En dicho documento se señala que, derivado del diagnóstico elaborado por la Comisión Presidencial creada para este propósito, los principales objetivos que se pretenden alcanzar son ampliar la participación ciudadana; fortalecer la consulta popular, el plebiscito y la revocación de mandato; prohibir el nepotismo, a fin de impedir que funcionarios hereden cargos a familiares; consolidar la austeridad republicana, la transparencia y la rendición de cuentas; reducir el financiamiento a los partidos políticos y el costo del sistema electoral y del poder legislativo federal.
Con base en estos propósitos, se plantean diversas modificaciones a la Constitución Política de los Estados Unidos Mexicanos. En primer término, en materia de participación ciudadana, se reconoce constitucionalmente el derecho a las consultas populares, plebiscitos y referéndums, además de autorizar el uso de tecnologías electrónicas para la emisión del voto en estos ejercicios.
Por otra parte, en lo relativo al financiamiento y la fiscalización de los recursos de los partidos políticos, se propone una reducción del financiamiento público en un 25 por ciento; la eliminación de las aportaciones en efectivo; la fiscalización diaria de los ingresos y gastos de campaña, así como la colaboración de las autoridades de seguridad e inteligencia financiera para supervisar el origen y destino de los recursos partidistas.
En cuanto a la comunicación política, la iniciativa plantea disminuir los tiempos en radio y televisión que quedarán a disposición del Instituto Nacional Electoral, al pasar de 48 a 35 minutos diarios, desde el inicio de las precampañas y hasta la jornada electoral. Asimismo, se establece la prohibición de contratar propaganda en consultas populares y la obligación de etiquetar los contenidos electorales creados o alterados mediante inteligencia artificial.
Respecto a la etapa de resultados, se introduce un cambio relevante al establecer que los cómputos federales y locales inicien desde la recepción del primer paquete electoral en los consejos distritales.
En materia de representación política, se dispone que, en la selección y postulación de candidaturas a cargos de elección popular, los partidos políticos y las autoridades electorales deberán garantizar acciones afirmativas en favor de personas, pueblos y comunidades indígenas y afromexicanas, así como de otros grupos históricamente subrepresentados.
Sobre el tema toral de los escaños plurinominales, se propone la eliminación de las listas regionales cerradas para diputaciones federales de representación proporcional.

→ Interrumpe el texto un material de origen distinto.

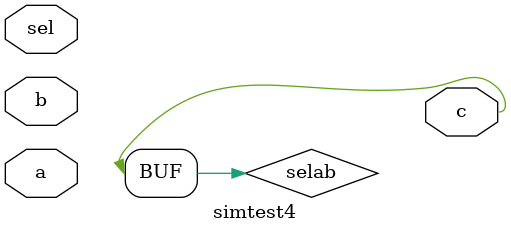
<source format=v>
module simtest4 (
 input a, b,sel,
output reg c
);

always @ ( a or b or sel) begin
	c=selab;
end

endmodule
</source>
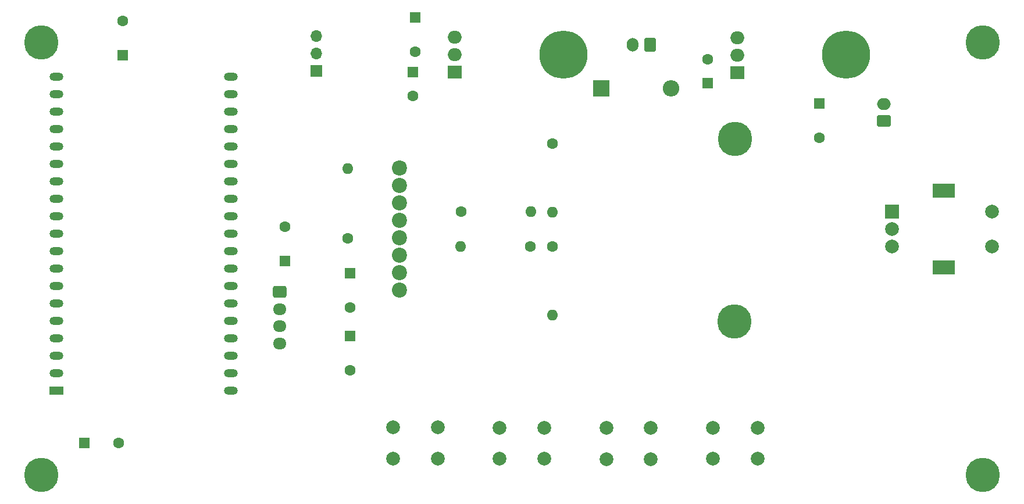
<source format=gts>
G04 #@! TF.GenerationSoftware,KiCad,Pcbnew,8.0.3*
G04 #@! TF.CreationDate,2024-07-01T22:09:14+02:00*
G04 #@! TF.ProjectId,VFO na esp32,56464f20-6e61-4206-9573-7033322e6b69,rev?*
G04 #@! TF.SameCoordinates,Original*
G04 #@! TF.FileFunction,Soldermask,Top*
G04 #@! TF.FilePolarity,Negative*
%FSLAX46Y46*%
G04 Gerber Fmt 4.6, Leading zero omitted, Abs format (unit mm)*
G04 Created by KiCad (PCBNEW 8.0.3) date 2024-07-01 22:09:14*
%MOMM*%
%LPD*%
G01*
G04 APERTURE LIST*
G04 Aperture macros list*
%AMRoundRect*
0 Rectangle with rounded corners*
0 $1 Rounding radius*
0 $2 $3 $4 $5 $6 $7 $8 $9 X,Y pos of 4 corners*
0 Add a 4 corners polygon primitive as box body*
4,1,4,$2,$3,$4,$5,$6,$7,$8,$9,$2,$3,0*
0 Add four circle primitives for the rounded corners*
1,1,$1+$1,$2,$3*
1,1,$1+$1,$4,$5*
1,1,$1+$1,$6,$7*
1,1,$1+$1,$8,$9*
0 Add four rect primitives between the rounded corners*
20,1,$1+$1,$2,$3,$4,$5,0*
20,1,$1+$1,$4,$5,$6,$7,0*
20,1,$1+$1,$6,$7,$8,$9,0*
20,1,$1+$1,$8,$9,$2,$3,0*%
G04 Aperture macros list end*
%ADD10R,1.600000X1.600000*%
%ADD11C,1.600000*%
%ADD12C,2.200000*%
%ADD13R,1.700000X1.700000*%
%ADD14O,1.700000X1.700000*%
%ADD15C,5.000000*%
%ADD16O,1.600000X1.600000*%
%ADD17C,7.000000*%
%ADD18R,2.000000X2.000000*%
%ADD19C,2.000000*%
%ADD20R,3.200000X2.000000*%
%ADD21R,2.400000X2.400000*%
%ADD22O,2.400000X2.400000*%
%ADD23RoundRect,0.250000X0.750000X-0.600000X0.750000X0.600000X-0.750000X0.600000X-0.750000X-0.600000X0*%
%ADD24O,2.000000X1.700000*%
%ADD25RoundRect,0.250000X0.600000X0.750000X-0.600000X0.750000X-0.600000X-0.750000X0.600000X-0.750000X0*%
%ADD26O,1.700000X2.000000*%
%ADD27R,2.000000X1.200000*%
%ADD28O,2.000000X1.200000*%
%ADD29O,3.500000X3.500000*%
%ADD30R,2.000000X1.905000*%
%ADD31O,2.000000X1.905000*%
%ADD32RoundRect,0.250000X-0.725000X0.600000X-0.725000X-0.600000X0.725000X-0.600000X0.725000X0.600000X0*%
%ADD33O,1.950000X1.700000*%
G04 APERTURE END LIST*
D10*
X113800000Y-67900000D03*
D11*
X113800000Y-62900000D03*
D12*
X154100000Y-84300000D03*
X154100000Y-86840000D03*
X154100000Y-89380000D03*
X154100000Y-91920000D03*
X154100000Y-94460000D03*
X154100000Y-97000000D03*
X154100000Y-99540000D03*
X154100000Y-102080000D03*
D10*
X146900000Y-99600000D03*
D11*
X146900000Y-104600000D03*
D10*
X156070000Y-70307349D03*
D11*
X156070000Y-73807349D03*
D13*
X141970000Y-70155000D03*
D14*
X141970000Y-67615000D03*
X141970000Y-65075000D03*
D15*
X239000000Y-129000000D03*
D11*
X176400000Y-95700000D03*
D16*
X176400000Y-105700000D03*
D10*
X108200000Y-124400000D03*
D11*
X113200000Y-124400000D03*
D15*
X102000000Y-66000000D03*
D17*
X177950000Y-67810000D03*
D13*
X154125000Y-84325000D03*
D14*
X154125000Y-86865000D03*
X154125000Y-89405000D03*
X154125000Y-91945000D03*
X154125000Y-94485000D03*
X154125000Y-97025000D03*
X154125000Y-99565000D03*
X154125000Y-102105000D03*
D18*
X225850000Y-90700000D03*
D19*
X225850000Y-95700000D03*
X225850000Y-93200000D03*
D20*
X233350000Y-87600000D03*
X233350000Y-98800000D03*
D19*
X240350000Y-95700000D03*
X240350000Y-90700000D03*
X159700000Y-126610000D03*
X153200000Y-126610000D03*
X159700000Y-122110000D03*
X153200000Y-122110000D03*
X190730000Y-126700000D03*
X184230000Y-126700000D03*
X190730000Y-122200000D03*
X184230000Y-122200000D03*
D21*
X183500000Y-72720000D03*
D22*
X193660000Y-72720000D03*
D10*
X156360000Y-62360000D03*
D11*
X156360000Y-67360000D03*
D23*
X224670000Y-77460000D03*
D24*
X224670000Y-74960000D03*
D11*
X146600000Y-94580000D03*
D16*
X146600000Y-84420000D03*
D19*
X175200000Y-126670000D03*
X168700000Y-126670000D03*
X175200000Y-122170000D03*
X168700000Y-122170000D03*
D11*
X163050000Y-90670000D03*
D16*
X173210000Y-90670000D03*
D25*
X190600000Y-66360000D03*
D26*
X188100000Y-66360000D03*
D17*
X219150000Y-67830000D03*
D10*
X215260000Y-74890000D03*
D11*
X215260000Y-79890000D03*
D15*
X203000000Y-80100000D03*
D10*
X137400000Y-97900000D03*
D11*
X137400000Y-92900000D03*
D15*
X239000000Y-66000000D03*
D11*
X176400000Y-80720000D03*
D16*
X176400000Y-90720000D03*
D15*
X102000000Y-129000000D03*
D10*
X198950000Y-71950000D03*
D11*
X198950000Y-68450000D03*
D10*
X146910000Y-108770000D03*
D11*
X146910000Y-113770000D03*
X173200000Y-95700000D03*
D16*
X163040000Y-95700000D03*
D15*
X202900000Y-106700000D03*
D19*
X206290000Y-126670000D03*
X199790000Y-126670000D03*
X206290000Y-122170000D03*
X199790000Y-122170000D03*
D27*
X104200000Y-116703440D03*
D28*
X104200000Y-114163440D03*
X104200000Y-111623440D03*
X104200000Y-109083440D03*
X104200000Y-106543440D03*
X104200000Y-104003440D03*
X104200000Y-101463440D03*
X104200000Y-98923440D03*
X104200000Y-96383440D03*
X104200000Y-93843440D03*
X104200000Y-91303440D03*
X104200000Y-88763440D03*
X104200000Y-86223440D03*
X104200000Y-83683440D03*
X104200000Y-81143440D03*
X104200000Y-78603440D03*
X104200000Y-76063440D03*
X104200000Y-73523440D03*
X104200000Y-70983440D03*
X129596320Y-70986160D03*
X129596320Y-73526160D03*
X129600000Y-76063440D03*
X129600000Y-78603440D03*
X129600000Y-81143440D03*
X129600000Y-83683440D03*
X129600000Y-86223440D03*
X129600000Y-88763440D03*
X129600000Y-91303440D03*
X129600000Y-93843440D03*
X129600000Y-96383440D03*
X129600000Y-98923440D03*
X129600000Y-101463440D03*
X129600000Y-104003440D03*
X129600000Y-106543440D03*
X129600000Y-109083440D03*
X129600000Y-111623440D03*
X129600000Y-114163440D03*
X129600000Y-116703440D03*
D29*
X177950000Y-67770000D03*
D30*
X162150000Y-70310000D03*
D31*
X162150000Y-67770000D03*
X162150000Y-65230000D03*
D29*
X219130000Y-67860000D03*
D30*
X203330000Y-70400000D03*
D31*
X203330000Y-67860000D03*
X203330000Y-65320000D03*
D32*
X136700000Y-102350000D03*
D33*
X136700000Y-104850000D03*
X136700000Y-107350000D03*
X136700000Y-109850000D03*
M02*

</source>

En su lugar, la elección de las doscientas diputaciones por este principio se realizará de la siguiente manera: cien se asignarán a las personas candidatas que, sin haber obtenido el triunfo en su distrito, hayan alcanzado los mayores porcentajes de votación válida emitida para su partido; y las otras cien se elegirán por votación directa en cinco circunscripciones regionales, correspondientes a las diputaciones de mexicanas y mexicanos residentes en el extranjero.
Adicionalmente, el artículo 54, fracción VI, establece que la asignación de dichas diputaciones iniciará con la relación de las personas que, sin haber ganado su distrito, obtuvieron los mejores porcentajes de votación de su partido en cada circunscripción, alternándose con el sistema de mayor porcentaje de votación individual.
En el caso de las diputaciones correspondientes a residentes en el extranjero, éstas se asignarán al partido político que corresponda en cada circunscripción, comenzando por aquella en la que dicho partido haya obtenido el mayor porcentaje de votación. Y, finalmente, para el Senado de la República se propone la eliminación de las 32 senadurías de representación proporcional.
En resumen, la iniciativa de reforma electoral constitucional 2026 se presenta como una apuesta por una democracia de bajo costo: menos recursos para partidos, menos estructuras de representación proporcional y más mecanismos de consulta directa; la cual deja fuera temas como la reestructuración del INE y OPLE en aras de alcanzar una mayoría calificada que se requiere para su aprobación.